BANKRUPTCY OR INSOLVENCY
11. If,
(a)You make a proposal for or either into scheme of arrangement or a composition with your creditors or fail to comply with statutory demand for the repayment of a debt within the time allowed or become apparently insolvent, or
(b)(Where you are an individual or, where you are a partnership, in the case of individual partner) an application is made to the court under Part V111 of the Insolvency Act 1986 for an interim order for the purpose of a voluntary arrangement or an order is made for
administration of your estate pursuant to Part V1 Of the County Courts Act 1984 or a bankruptcy petition relating to you is presented to the court or you are adjudged bankrupt, or
(c)(Where you are a company) a petition for an administration order is presented to the court pursuant to Part II of the Insolvency Act 1986 for an interim order that you shall be wound up (otherwise than for the purpose of amalgamation of reconstruction) or a receiver
or administrative receiver is appointed of any of your assets or undertaking or circumstances arise which entitle the court or a creditor to appoint a receiver or administrative receiver, or
(d)(Where you are a company or a partnership) circumstances arise which entitle the court to make a winding-up order, or
(d)(Whether you are a company, a partnership or a an individual) you take or suffer any similar action in consequence of debt, we may stop any goods in transit and suspend further deliveries and may forthwith terminate the contract without prejudice to the
continuation of our rights hereunder and to any existing claims.
NON-WAIVER OF RIGHTS
12. The failure by either you or us to exercise or enforce any right conferred by the contract shall not be a waiver of any such right nor bar the exercise or enforcement of such right at any time thereafter.
HEALTH & SAFTEY
13. Certain products supplied by us could, if incorrectly used, give to risks to health and safety. Information in respect of such products is available from us. You undertake that you will ensure compliance so far as is reasonably practicable by your employees, agents, and
customers with any instructions given by us or the manufacturer and will take any other steps or precautions, having regard to the nature of the goods, as are necessary to preserve the health and safety of any person handling, using or disposing of them.
NOTICES
14. Any Notice hereunder shall be in permanent readable form and shall be deemed properly delivered if addressed to the party concerned at its principal place of business or last known address.

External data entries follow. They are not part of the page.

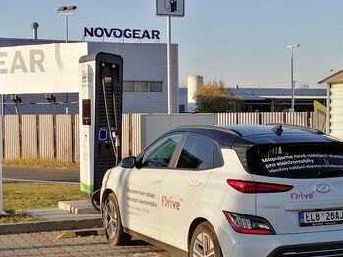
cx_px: 193
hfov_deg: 24.1
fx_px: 802
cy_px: 165
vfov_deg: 18.2
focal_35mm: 81
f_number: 1.8
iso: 50
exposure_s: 1/763
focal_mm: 5.3
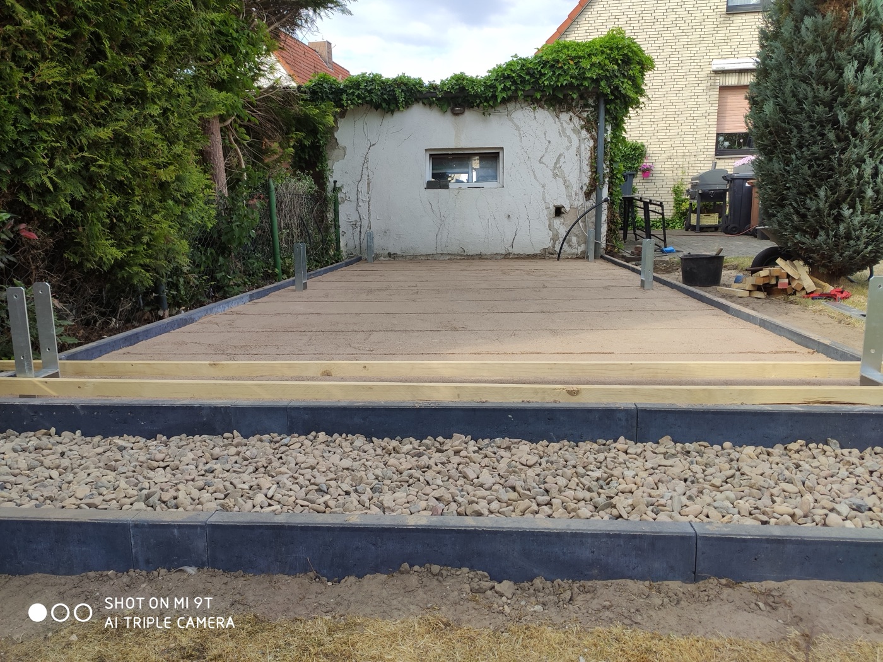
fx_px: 663
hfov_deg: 67.3
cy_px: 331
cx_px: 442
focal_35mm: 26
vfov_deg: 53.1
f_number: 1.75
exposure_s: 1/558
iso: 112
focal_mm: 4.77
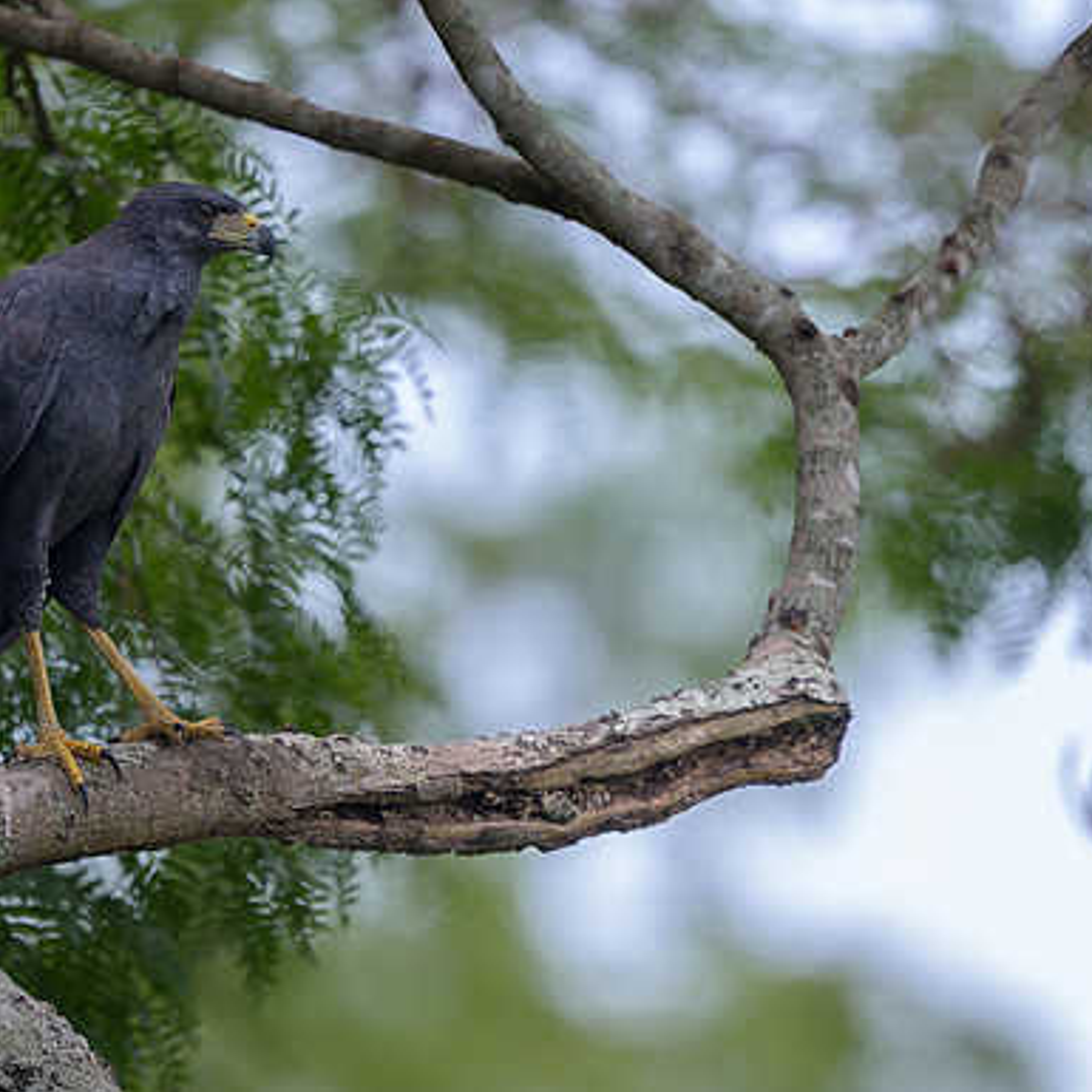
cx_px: 303
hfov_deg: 1.9
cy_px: 526
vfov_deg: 1.9
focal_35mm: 945
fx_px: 33727
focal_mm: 400
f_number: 2.8
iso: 100
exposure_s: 1/400
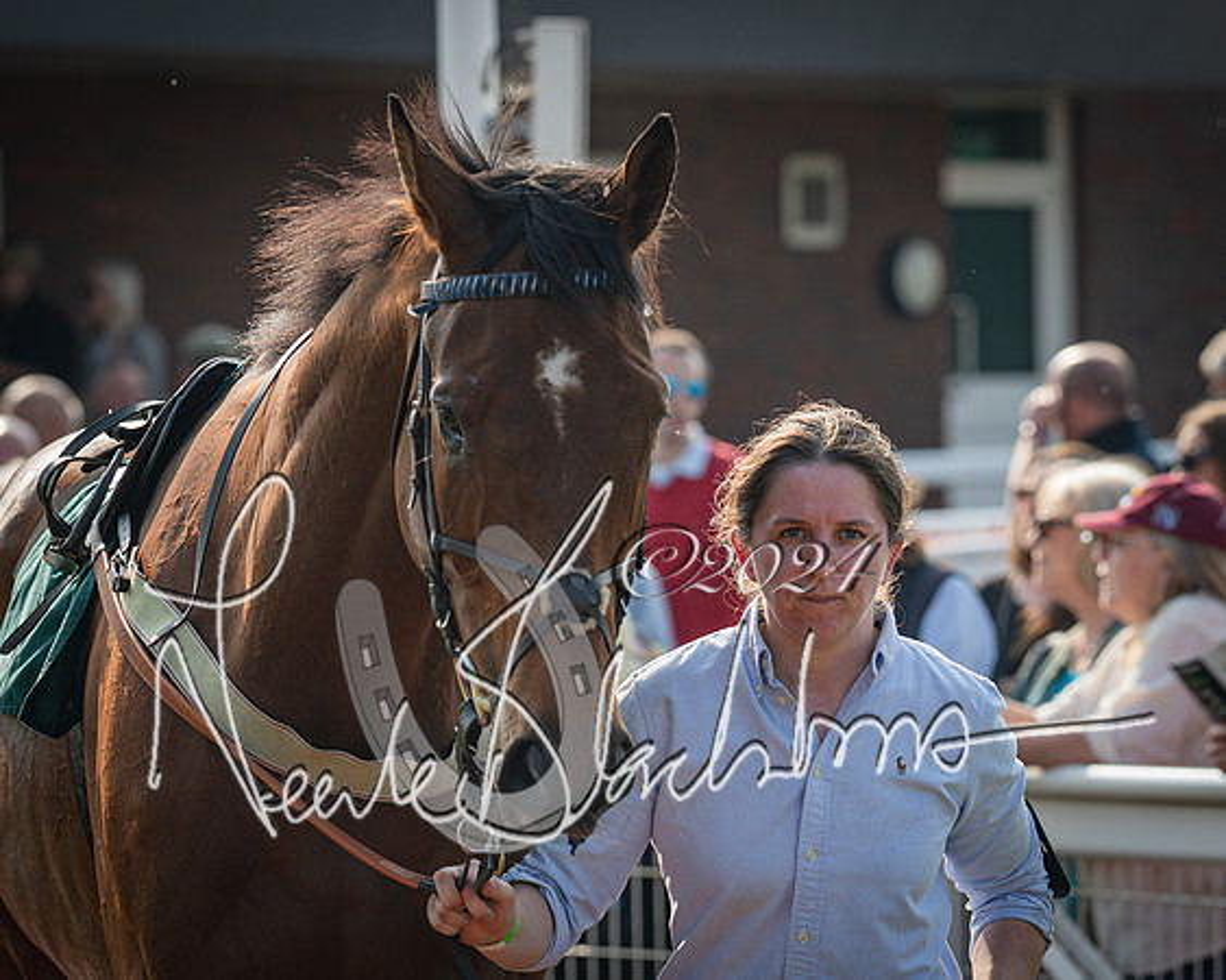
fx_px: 10248
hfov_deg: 6.8
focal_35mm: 283
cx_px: 687
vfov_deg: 5.5
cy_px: 371
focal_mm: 135
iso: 80
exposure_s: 1/500
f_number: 4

Any notice hereunder shall be deemed to have been delivered, if sent by post,
2 days after posting, and if sent by fax, the on the next working day after transmission.
APPLICABLE LAW
15. (a)Subject to clause 19(b) the contract shall be governed by and constructed in accordance with English law and subject to exclusive jurisdiction of the English courts.
(b)If you are domiciled in Scotland within the meaning of the Civil Jurisdiction and Judgements Act 1982, or the goods are delivered to your place of business or at your direction in Scotland, then the contract shall be governed by the constructed in accordance with
Scottish law and shall be subject to the exclusive jurisdiction of the Scottish courts.